I think that if you lend money regularly and do all the helping out, it unbalances the relationship and what you want in a friendship is equal balance. I think you are doing the right thing at the moment - it was good to help her financially when she first left her relationship because that was a genuine, short term emergency, but you are right to not do it as a regular thing. I think you are also right to not do childcare (bar an emergency) - you are her friend, not her babysitter.
If she continues to be your friend, without you doing constant favours, then you'll know it's real but if her interest in you tails off, then you know she was using you for support.
I’m just wondering why she isn’t going out with OP instead of going out with other people and asking her to babysit?
I’ve recently finished with a partner over this sort of thing.
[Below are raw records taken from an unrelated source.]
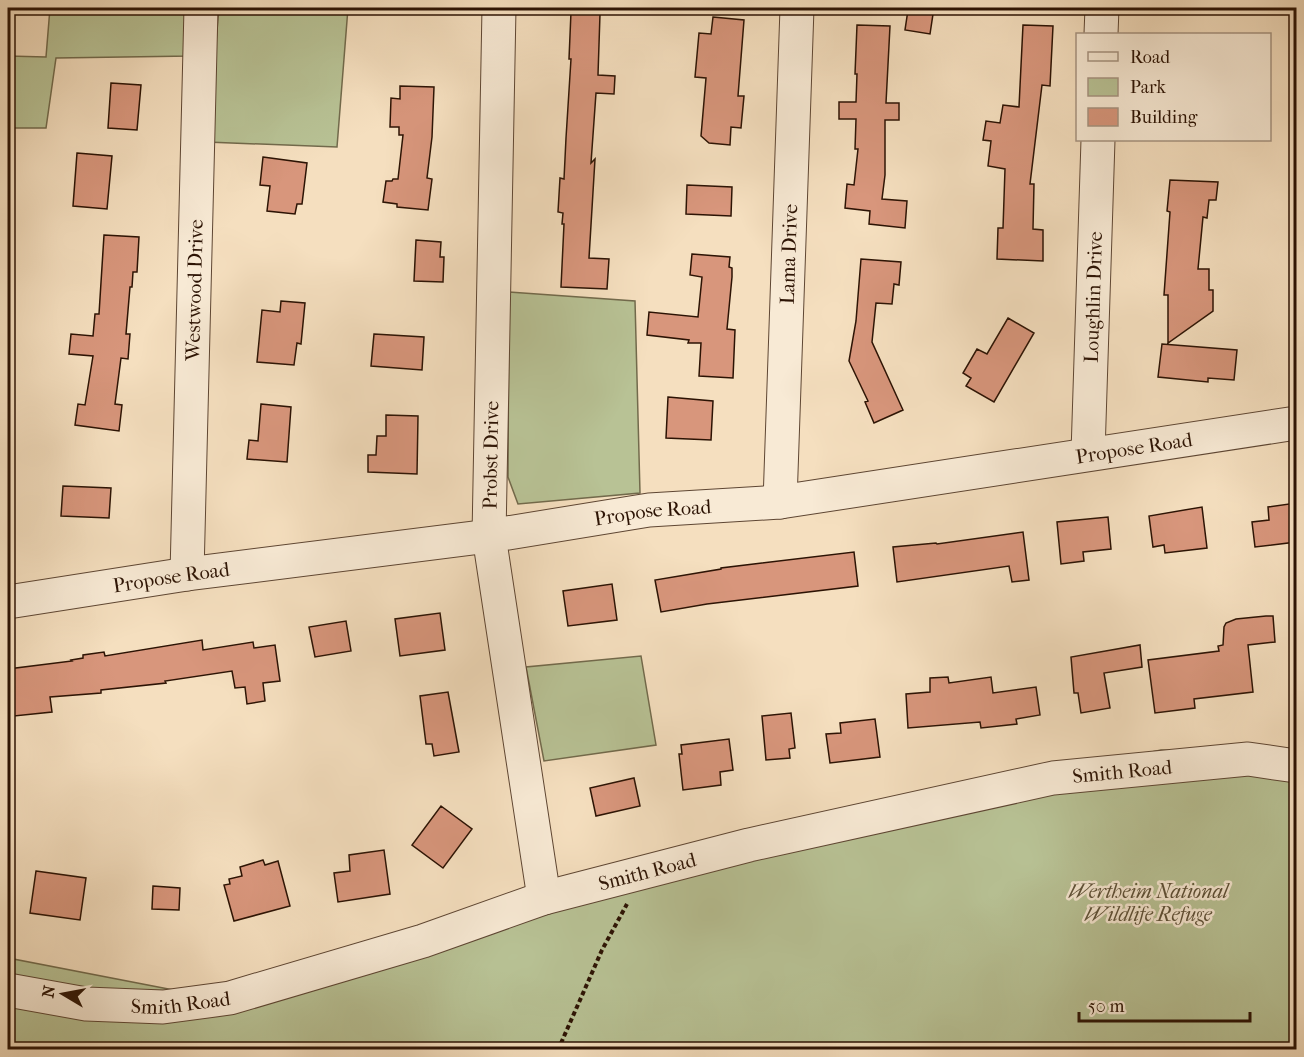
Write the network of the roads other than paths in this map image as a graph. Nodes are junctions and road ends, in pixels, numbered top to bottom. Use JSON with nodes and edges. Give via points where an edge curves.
{"nodes":[{"id":1,"x":201,"y":8,"type":"edge"},
{"id":2,"x":499,"y":8,"type":"edge"},
{"id":3,"x":797,"y":8,"type":"edge"},
{"id":4,"x":1102,"y":8,"type":"edge"},
{"id":5,"x":1101,"y":33,"type":"edge"},
{"id":6,"x":1098,"y":141,"type":"edge"},
{"id":7,"x":1296,"y":423,"type":"edge"},
{"id":8,"x":1088,"y":453,"type":"junction"},
{"id":9,"x":780,"y":502,"type":"junction"},
{"id":10,"x":489,"y":536,"type":"junction"},
{"id":11,"x":187,"y":574,"type":"junction"},
{"id":12,"x":8,"y":602,"type":"edge"},
{"id":13,"x":1296,"y":766,"type":"edge"},
{"id":14,"x":544,"y":898,"type":"junction"},
{"id":15,"x":8,"y":990,"type":"edge"}],
"edges":[{"from":1,"to":11,"type":"street","name":"Westwood Drive"},
{"from":2,"to":10,"type":"street","name":"Probst Drive"},
{"from":3,"to":9,"type":"street","name":"Lama Drive"},
{"from":4,"to":5,"type":"street"},
{"from":6,"to":8,"type":"street","name":"Loughlin Drive"},
{"from":7,"to":8,"type":"street","name":"Propose Road"},
{"from":8,"to":9,"type":"street","name":"Propose Road"},
{"from":9,"to":10,"type":"street","name":"Propose Road","via":[[649,510]]},
{"from":10,"to":11,"type":"street","name":"Propose Road"},
{"from":10,"to":14,"type":"street","name":"Probst Drive"},
{"from":11,"to":12,"type":"street","name":"Propose Road"},
{"from":13,"to":14,"type":"street","name":"Smith Road","via":[[1248,759],[1053,778],[761,842]]},
{"from":14,"to":15,"type":"street","name":"Smith Road","via":[[423,941],[230,998],[164,1007],[86,1004]]}]}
He had depression and was going out every week with different friends and football matches etc. Then when it was time to spend time with me he just wanted to stay in the house and dump his issues on me. I felt very angry about it.
I’m going to be the loan voice from the other side. I could be your friend - the last 2 years of my life have been tumultuous to say the least. There has been difficulty after difficulty. If I wrote down everything that happened you’d probably claim I was making it up. The only thing that has gotten me through are REALLY good friends. If I was your friend & you thought that I was making this up I would be so incredibly hurt I would walk away from the friendship.
It is fine to have boundaries. As of yet she hasn’t specifically asked you for childcare or money has she? If you don’t want to give those things you don’t have to. The only way you can discover who can/will help with what, when you’re in her position is to ask. I’ll sometimes talk to my friends about a scenario I’m in (say needing childcare) because that’s what Friends do, they talk about what’s going on with them. If someone offered childcare after that conversation then great, but that outcome isn’t what I was angling for iykwim.
It sounds like she also does a lot for you too. How would you feel if she got frustrated & fed up with you not leaving the house & just stopped bothering with you?
Friendships ebb & flow in neediness. She needs you more now, down the line you might need her more. Friendships don’t usually break down because of healthy boundaries. They do however break down because one person is untrusting, judgemental, etc. I agree it doesn’t sound like you like her very much and if you don’t believe her then that’s going to be a big issue - but not one about boundaries.